*TEXT SECTION*

July 16, 1993|ROSE APODACA | SPECIAL TO THE TIMES

Seeing the elaborate clothes and jewelry from Afghanistan at the Bowers Museum of Cultural Art in Santa Ana, a viewer would think Sadiq Tawfiq was joking when he described the items from his native land as "very simple, very plain." But that's what he told 50 attendees at the "Language of Exotic Fashion" show and lecture Sunday.

Tawfiq, owner of Kyber Pass Gallery in Laguna Beach, was not striving for humor as he explained the meaning and purpose of each elaborately made outfit and accessory during the two-hour event.

Before a setting of a typical Afghan living area, models paraded in beautiful pieces worn by the tribal folk of the Nooristan, Turkoman, Uzbekistan and Baluchistan regions.

Though many of the pieces presented were more than 100 years old, they seemed modern. Afghan fashion itself is a melange of influences, a result of its long history of invasions from Persia, Turkey, Greece, Russia and other countries.

The most recent piece was the Russian-inspired wool Freedom Fighter hat worn by men and women in a mark of unity during the long and recent war against the former Soviet Union. An antique dowry necklace featured a cross motif, but the symbol in this Islamic country has long been purely fashionable, left over from a Christian invasion centuries ago.

Tawfiq, who immigrated to this country 13 years ago, has spent much of his life collecting cultural artifacts of Afghanistan.

Afghan women wear jewelry as adornment and for its symbolism. Sterling silver is preferred as a metal of modesty. Agate is believed to bring good luck and protection; lapis lazuli is considered to bear healing powers.

Exquisite though the jewelry may be, much of it is worn daily, Tawfiq said, even among those toiling in the fields.

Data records

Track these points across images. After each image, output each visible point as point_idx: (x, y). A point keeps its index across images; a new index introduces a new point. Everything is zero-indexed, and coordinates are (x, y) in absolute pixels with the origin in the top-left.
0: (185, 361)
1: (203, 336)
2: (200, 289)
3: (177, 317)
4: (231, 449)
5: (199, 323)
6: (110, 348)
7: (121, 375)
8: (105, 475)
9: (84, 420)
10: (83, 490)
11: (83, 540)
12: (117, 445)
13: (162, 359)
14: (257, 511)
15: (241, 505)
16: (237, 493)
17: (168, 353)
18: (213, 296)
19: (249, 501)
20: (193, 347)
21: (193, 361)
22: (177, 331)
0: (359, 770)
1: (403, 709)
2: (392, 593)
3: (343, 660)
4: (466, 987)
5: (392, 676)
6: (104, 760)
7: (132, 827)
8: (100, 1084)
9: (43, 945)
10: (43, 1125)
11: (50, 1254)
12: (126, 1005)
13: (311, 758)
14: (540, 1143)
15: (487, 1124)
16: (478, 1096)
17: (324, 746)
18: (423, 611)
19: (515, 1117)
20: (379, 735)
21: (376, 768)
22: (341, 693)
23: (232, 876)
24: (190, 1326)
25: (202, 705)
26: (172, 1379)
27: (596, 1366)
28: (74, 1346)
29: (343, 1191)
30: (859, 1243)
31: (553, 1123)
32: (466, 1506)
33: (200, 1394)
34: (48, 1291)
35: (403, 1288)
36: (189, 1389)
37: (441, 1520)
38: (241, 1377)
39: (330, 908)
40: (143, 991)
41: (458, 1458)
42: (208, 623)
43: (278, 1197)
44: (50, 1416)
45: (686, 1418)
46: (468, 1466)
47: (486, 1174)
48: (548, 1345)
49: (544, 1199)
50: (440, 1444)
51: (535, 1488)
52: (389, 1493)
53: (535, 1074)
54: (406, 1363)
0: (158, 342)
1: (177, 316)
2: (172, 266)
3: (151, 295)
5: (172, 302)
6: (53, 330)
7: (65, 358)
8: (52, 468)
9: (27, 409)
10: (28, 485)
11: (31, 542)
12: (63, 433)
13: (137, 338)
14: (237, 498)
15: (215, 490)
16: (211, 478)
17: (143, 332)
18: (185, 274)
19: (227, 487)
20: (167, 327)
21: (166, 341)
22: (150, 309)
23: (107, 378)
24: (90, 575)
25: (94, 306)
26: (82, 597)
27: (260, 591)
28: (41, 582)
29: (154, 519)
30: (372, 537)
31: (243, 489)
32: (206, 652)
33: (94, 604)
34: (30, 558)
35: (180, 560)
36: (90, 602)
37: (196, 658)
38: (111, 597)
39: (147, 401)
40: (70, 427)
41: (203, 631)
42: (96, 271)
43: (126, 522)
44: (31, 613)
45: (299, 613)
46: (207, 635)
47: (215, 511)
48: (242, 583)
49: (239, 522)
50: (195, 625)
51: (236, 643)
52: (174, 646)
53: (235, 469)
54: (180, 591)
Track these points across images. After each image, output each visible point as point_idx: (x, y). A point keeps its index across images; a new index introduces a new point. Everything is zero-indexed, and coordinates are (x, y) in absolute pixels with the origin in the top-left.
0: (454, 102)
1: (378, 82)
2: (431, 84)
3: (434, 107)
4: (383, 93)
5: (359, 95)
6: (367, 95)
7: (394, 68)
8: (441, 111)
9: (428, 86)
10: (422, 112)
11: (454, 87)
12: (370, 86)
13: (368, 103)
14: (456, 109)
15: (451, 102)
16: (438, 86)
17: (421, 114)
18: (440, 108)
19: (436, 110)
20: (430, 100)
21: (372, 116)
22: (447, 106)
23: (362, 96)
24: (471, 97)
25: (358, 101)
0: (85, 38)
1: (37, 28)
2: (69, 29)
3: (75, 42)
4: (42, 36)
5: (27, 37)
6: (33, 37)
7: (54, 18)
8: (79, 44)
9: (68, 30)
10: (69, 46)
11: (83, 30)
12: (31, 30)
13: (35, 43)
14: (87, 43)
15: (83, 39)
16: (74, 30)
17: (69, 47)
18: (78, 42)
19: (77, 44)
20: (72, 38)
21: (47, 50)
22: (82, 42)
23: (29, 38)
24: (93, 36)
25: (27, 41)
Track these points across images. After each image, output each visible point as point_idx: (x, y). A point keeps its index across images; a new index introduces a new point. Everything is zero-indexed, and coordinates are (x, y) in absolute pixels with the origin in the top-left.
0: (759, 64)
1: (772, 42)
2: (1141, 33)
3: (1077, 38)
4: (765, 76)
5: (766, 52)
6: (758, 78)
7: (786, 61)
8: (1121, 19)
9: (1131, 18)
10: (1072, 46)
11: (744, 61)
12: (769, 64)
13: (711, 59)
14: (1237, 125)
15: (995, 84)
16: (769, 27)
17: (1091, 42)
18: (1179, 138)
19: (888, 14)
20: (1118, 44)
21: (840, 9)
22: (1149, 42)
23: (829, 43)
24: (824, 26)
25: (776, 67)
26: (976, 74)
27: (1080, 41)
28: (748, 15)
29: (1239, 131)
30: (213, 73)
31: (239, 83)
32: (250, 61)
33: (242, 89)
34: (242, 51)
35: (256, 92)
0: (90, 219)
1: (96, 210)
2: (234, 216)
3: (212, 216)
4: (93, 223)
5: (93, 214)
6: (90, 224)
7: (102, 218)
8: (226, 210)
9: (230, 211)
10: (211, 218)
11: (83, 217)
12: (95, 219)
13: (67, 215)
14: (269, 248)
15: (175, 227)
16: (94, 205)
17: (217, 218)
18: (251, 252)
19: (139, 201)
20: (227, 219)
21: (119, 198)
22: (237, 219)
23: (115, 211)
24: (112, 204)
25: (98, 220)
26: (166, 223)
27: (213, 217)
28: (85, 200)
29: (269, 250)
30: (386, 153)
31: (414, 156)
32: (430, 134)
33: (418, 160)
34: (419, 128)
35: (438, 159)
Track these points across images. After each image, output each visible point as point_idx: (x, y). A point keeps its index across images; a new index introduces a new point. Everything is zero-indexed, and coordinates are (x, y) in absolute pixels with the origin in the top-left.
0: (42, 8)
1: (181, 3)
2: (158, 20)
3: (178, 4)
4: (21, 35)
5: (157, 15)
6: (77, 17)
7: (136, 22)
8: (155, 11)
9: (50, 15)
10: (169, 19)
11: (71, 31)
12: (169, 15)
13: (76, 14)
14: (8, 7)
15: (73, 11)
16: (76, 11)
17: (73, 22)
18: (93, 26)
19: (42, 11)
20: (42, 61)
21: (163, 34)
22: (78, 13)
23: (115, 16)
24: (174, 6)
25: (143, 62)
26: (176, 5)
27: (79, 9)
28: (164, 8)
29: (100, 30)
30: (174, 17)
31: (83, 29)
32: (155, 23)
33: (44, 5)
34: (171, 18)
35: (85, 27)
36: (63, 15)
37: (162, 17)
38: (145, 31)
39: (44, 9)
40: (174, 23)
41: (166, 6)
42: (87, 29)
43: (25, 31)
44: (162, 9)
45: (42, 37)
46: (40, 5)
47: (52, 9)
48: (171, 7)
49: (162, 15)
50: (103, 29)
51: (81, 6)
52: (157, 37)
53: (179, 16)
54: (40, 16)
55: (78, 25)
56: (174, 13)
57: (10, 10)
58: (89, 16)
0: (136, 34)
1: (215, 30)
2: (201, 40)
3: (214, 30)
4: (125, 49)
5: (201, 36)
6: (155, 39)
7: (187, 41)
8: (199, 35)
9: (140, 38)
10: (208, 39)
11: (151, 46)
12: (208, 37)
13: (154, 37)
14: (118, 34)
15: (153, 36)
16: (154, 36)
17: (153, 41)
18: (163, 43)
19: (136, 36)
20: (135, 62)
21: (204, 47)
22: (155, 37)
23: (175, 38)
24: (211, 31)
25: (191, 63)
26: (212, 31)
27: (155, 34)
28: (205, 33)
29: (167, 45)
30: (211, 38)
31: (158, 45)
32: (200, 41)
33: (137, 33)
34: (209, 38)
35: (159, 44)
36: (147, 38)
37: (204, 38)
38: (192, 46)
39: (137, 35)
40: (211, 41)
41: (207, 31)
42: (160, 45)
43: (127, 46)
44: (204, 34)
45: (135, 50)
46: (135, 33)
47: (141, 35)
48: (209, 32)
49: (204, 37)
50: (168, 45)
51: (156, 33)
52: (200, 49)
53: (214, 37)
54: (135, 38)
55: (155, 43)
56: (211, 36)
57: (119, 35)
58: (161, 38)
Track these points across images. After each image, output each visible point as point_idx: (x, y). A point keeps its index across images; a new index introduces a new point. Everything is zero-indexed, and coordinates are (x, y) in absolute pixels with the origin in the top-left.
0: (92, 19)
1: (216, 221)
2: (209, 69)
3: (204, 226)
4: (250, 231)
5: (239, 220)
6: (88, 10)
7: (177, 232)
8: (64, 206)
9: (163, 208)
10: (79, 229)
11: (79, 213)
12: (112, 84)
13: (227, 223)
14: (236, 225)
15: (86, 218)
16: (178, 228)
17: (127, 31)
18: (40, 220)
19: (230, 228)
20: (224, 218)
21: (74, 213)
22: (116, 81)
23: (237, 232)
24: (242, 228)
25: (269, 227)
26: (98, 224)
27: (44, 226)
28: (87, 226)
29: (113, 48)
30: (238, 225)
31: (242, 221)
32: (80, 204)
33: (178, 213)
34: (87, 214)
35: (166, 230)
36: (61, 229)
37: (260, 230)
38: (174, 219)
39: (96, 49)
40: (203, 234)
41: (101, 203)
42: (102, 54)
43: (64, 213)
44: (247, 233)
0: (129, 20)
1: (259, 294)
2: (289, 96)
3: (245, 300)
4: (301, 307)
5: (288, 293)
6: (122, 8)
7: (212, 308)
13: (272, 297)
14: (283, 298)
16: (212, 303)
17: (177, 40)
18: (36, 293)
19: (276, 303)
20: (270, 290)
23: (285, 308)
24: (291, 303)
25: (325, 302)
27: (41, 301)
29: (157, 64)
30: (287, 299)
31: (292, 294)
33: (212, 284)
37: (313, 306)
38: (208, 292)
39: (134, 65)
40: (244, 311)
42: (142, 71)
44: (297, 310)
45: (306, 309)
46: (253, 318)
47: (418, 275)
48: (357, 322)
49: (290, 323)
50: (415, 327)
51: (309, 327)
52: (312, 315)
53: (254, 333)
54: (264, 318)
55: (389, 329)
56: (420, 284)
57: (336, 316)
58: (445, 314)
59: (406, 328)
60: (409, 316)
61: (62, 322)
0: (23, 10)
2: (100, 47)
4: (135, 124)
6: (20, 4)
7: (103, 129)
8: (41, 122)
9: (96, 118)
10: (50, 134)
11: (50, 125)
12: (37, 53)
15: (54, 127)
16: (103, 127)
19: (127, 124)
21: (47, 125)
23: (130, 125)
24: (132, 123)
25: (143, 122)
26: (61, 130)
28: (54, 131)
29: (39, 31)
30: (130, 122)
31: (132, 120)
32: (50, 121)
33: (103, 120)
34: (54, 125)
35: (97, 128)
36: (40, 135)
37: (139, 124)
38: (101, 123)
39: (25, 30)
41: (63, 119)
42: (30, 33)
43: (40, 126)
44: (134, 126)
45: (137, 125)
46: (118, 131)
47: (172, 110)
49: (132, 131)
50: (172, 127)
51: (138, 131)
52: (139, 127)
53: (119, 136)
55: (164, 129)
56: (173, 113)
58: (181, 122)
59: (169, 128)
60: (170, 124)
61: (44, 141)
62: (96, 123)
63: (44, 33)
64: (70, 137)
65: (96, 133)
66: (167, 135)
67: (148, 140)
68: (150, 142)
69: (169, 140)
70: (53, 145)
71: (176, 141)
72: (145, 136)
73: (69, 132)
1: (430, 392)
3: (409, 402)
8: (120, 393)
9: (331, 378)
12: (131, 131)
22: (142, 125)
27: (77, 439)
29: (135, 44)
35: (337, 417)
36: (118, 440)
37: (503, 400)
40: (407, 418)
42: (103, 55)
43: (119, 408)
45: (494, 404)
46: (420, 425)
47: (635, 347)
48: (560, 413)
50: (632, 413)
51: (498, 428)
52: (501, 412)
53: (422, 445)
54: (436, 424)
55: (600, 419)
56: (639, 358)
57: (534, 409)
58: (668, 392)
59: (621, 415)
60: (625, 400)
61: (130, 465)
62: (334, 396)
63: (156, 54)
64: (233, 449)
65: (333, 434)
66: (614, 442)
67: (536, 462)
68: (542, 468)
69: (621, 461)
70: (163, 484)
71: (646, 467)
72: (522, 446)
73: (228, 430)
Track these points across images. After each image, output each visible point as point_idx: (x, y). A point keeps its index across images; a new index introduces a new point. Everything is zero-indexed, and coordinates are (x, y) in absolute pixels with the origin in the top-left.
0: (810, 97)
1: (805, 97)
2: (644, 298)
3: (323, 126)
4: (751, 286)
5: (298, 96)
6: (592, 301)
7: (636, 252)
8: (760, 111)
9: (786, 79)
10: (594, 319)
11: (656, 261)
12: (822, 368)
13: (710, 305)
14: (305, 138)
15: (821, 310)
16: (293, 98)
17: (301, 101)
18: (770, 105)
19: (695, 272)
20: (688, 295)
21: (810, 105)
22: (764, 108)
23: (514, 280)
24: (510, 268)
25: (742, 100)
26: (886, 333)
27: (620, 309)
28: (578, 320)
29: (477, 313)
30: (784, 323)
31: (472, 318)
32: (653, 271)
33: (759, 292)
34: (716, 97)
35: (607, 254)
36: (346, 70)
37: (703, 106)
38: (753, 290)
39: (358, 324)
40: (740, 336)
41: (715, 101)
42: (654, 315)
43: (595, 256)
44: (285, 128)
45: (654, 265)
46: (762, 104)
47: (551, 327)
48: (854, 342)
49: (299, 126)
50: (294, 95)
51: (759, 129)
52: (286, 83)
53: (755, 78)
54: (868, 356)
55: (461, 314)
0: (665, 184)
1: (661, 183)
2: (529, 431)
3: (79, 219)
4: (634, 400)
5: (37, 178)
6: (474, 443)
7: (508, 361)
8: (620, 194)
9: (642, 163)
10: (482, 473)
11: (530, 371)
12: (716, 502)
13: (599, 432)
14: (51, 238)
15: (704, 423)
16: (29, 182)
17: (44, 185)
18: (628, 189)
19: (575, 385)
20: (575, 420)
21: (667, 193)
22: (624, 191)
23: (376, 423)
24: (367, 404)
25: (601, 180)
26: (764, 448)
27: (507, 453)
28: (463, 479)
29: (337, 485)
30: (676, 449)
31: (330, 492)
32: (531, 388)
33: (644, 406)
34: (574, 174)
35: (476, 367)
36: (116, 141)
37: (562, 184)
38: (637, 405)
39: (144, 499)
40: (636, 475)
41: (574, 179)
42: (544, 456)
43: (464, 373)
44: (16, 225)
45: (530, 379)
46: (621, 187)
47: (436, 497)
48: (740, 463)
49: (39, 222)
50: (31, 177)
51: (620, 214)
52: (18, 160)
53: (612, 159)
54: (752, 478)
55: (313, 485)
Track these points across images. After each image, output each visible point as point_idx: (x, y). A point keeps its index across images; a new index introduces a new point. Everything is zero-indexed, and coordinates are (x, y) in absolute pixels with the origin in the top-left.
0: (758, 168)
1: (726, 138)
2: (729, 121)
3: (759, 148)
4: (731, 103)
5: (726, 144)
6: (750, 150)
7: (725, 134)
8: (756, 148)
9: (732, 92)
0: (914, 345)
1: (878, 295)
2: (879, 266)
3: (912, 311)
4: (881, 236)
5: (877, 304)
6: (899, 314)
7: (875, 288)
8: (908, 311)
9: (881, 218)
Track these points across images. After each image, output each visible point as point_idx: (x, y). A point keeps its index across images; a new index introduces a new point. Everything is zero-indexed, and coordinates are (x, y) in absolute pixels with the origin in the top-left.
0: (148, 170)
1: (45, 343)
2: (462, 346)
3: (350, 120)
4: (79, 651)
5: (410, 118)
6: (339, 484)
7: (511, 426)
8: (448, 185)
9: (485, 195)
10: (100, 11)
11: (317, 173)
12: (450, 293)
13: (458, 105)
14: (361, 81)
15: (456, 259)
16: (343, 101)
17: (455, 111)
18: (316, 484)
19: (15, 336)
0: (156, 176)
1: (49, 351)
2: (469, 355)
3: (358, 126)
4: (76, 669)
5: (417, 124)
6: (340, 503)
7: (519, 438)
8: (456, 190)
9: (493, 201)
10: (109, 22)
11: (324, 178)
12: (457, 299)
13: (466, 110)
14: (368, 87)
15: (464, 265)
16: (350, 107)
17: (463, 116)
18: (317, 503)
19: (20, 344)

*WHAT YOU WILL DO*
Output the full article about Afghan fashion at the Bowers Museum word for word, with no changes.

*ANSWER SPACE*
July 16, 1993|ROSE APODACA | SPECIAL TO THE TIMES

Seeing the elaborate clothes and jewelry from Afghanistan at the Bowers Museum of Cultural Art in Santa Ana, a viewer would think Sadiq Tawfiq was joking when he described the items from his native land as "very simple, very plain." But that's what he told 50 attendees at the "Language of Exotic Fashion" show and lecture Sunday.

Tawfiq, owner of Kyber Pass Gallery in Laguna Beach, was not striving for humor as he explained the meaning and purpose of each elaborately made outfit and accessory during the two-hour event.

Before a setting of a typical Afghan living area, models paraded in beautiful pieces worn by the tribal folk of the Nooristan, Turkoman, Uzbekistan and Baluchistan regions.

Though many of the pieces presented were more than 100 years old, they seemed modern. Afghan fashion itself is a melange of influences, a result of its long history of invasions from Persia, Turkey, Greece, Russia and other countries.

The most recent piece was the Russian-inspired wool Freedom Fighter hat worn by men and women in a mark of unity during the long and recent war against the former Soviet Union. An antique dowry necklace featured a cross motif, but the symbol in this Islamic country has long been purely fashionable, left over from a Christian invasion centuries ago.

Tawfiq, who immigrated to this country 13 years ago, has spent much of his life collecting cultural artifacts of Afghanistan.

Afghan women wear jewelry as adornment and for its symbolism. Sterling silver is preferred as a metal of modesty. Agate is believed to bring good luck and protection; lapis lazuli is considered to bear healing powers.

Exquisite though the jewelry may be, much of it is worn daily, Tawfiq said, even among those toiling in the fields.